Record excerpts:
* START *

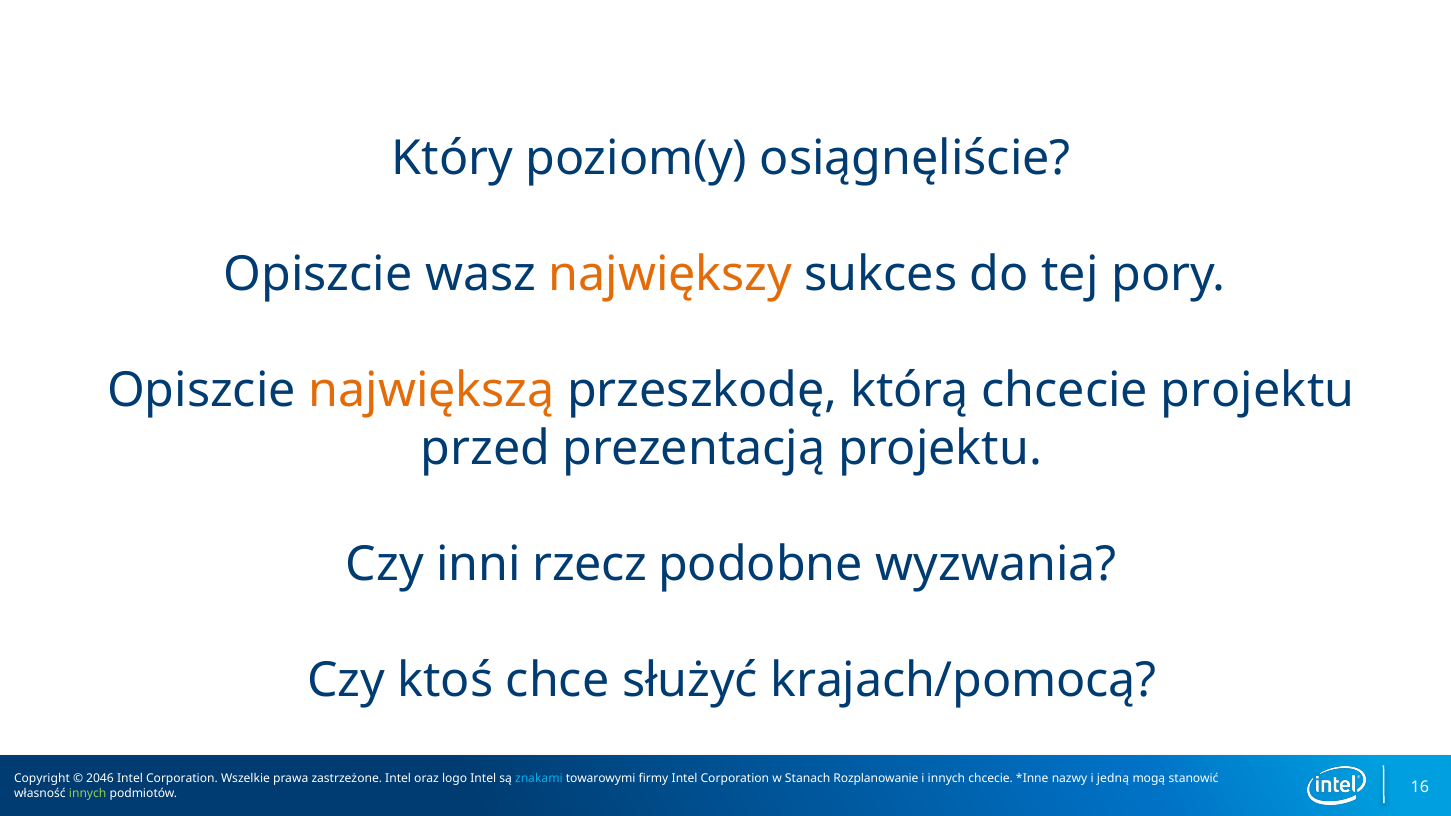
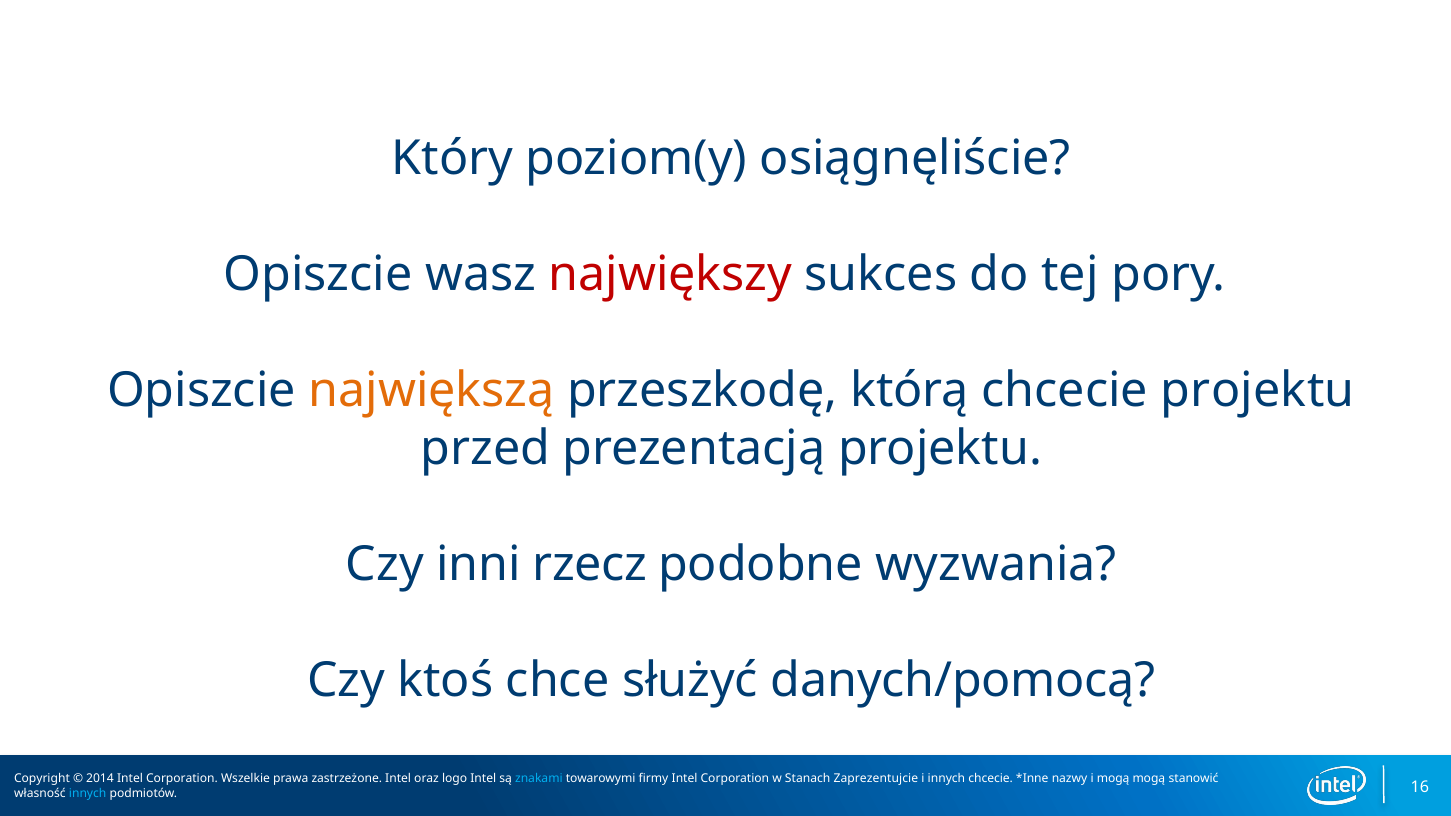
największy colour: orange -> red
krajach/pomocą: krajach/pomocą -> danych/pomocą
2046: 2046 -> 2014
Rozplanowanie: Rozplanowanie -> Zaprezentujcie
i jedną: jedną -> mogą
innych at (88, 794) colour: light green -> light blue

* END *

What needs to be done: Can you set out the lines from all the entries above as a Markdown table with the columns Row and Line, numbering each row and skipping blank lines? Leave the pictures out of your answer.

Task solution:
| Row | Line |
|---|---|
| 1 | największy colour: orange -> red |
| 2 | krajach/pomocą: krajach/pomocą -> danych/pomocą |
| 3 | 2046: 2046 -> 2014 |
| 4 | Rozplanowanie: Rozplanowanie -> Zaprezentujcie |
| 5 | i jedną: jedną -> mogą |
| 6 | innych at (88, 794) colour: light green -> light blue |